# [What you will do]
Repeat every record exactly as written.

# [Supplied data]
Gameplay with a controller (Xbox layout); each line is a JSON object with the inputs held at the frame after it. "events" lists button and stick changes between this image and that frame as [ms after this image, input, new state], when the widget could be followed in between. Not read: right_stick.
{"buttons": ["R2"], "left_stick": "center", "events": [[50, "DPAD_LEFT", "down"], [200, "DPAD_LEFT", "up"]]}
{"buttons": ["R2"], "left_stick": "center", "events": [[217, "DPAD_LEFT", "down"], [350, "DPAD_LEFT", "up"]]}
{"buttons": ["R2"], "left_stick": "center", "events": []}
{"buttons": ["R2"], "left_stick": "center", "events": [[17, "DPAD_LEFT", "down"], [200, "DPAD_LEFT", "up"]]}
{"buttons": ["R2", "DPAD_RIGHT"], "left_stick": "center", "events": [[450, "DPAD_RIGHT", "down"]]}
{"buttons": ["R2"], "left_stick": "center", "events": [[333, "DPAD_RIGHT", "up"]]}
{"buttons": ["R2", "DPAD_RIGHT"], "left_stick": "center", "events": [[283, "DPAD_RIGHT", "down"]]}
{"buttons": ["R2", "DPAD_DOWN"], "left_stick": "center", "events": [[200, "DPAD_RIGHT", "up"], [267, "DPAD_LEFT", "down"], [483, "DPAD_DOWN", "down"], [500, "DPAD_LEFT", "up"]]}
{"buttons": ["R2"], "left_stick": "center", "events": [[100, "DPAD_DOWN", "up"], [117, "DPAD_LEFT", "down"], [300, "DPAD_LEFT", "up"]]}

# [Response to the task]
Gameplay with a controller (Xbox layout); each line is a JSON object with the inputs held at the frame after it. "events" lists button and stick changes between this image and that frame as [ms after this image, input, new state], when the widget could be followed in between. Not read: right_stick.
{"buttons": ["R2"], "left_stick": "center", "events": [[50, "DPAD_LEFT", "down"], [200, "DPAD_LEFT", "up"]]}
{"buttons": ["R2"], "left_stick": "center", "events": [[217, "DPAD_LEFT", "down"], [350, "DPAD_LEFT", "up"]]}
{"buttons": ["R2"], "left_stick": "center", "events": []}
{"buttons": ["R2"], "left_stick": "center", "events": [[17, "DPAD_LEFT", "down"], [200, "DPAD_LEFT", "up"]]}
{"buttons": ["R2", "DPAD_RIGHT"], "left_stick": "center", "events": [[450, "DPAD_RIGHT", "down"]]}
{"buttons": ["R2"], "left_stick": "center", "events": [[333, "DPAD_RIGHT", "up"]]}
{"buttons": ["R2", "DPAD_RIGHT"], "left_stick": "center", "events": [[283, "DPAD_RIGHT", "down"]]}
{"buttons": ["R2", "DPAD_DOWN"], "left_stick": "center", "events": [[200, "DPAD_RIGHT", "up"], [267, "DPAD_LEFT", "down"], [483, "DPAD_DOWN", "down"], [500, "DPAD_LEFT", "up"]]}
{"buttons": ["R2"], "left_stick": "center", "events": [[100, "DPAD_DOWN", "up"], [117, "DPAD_LEFT", "down"], [300, "DPAD_LEFT", "up"]]}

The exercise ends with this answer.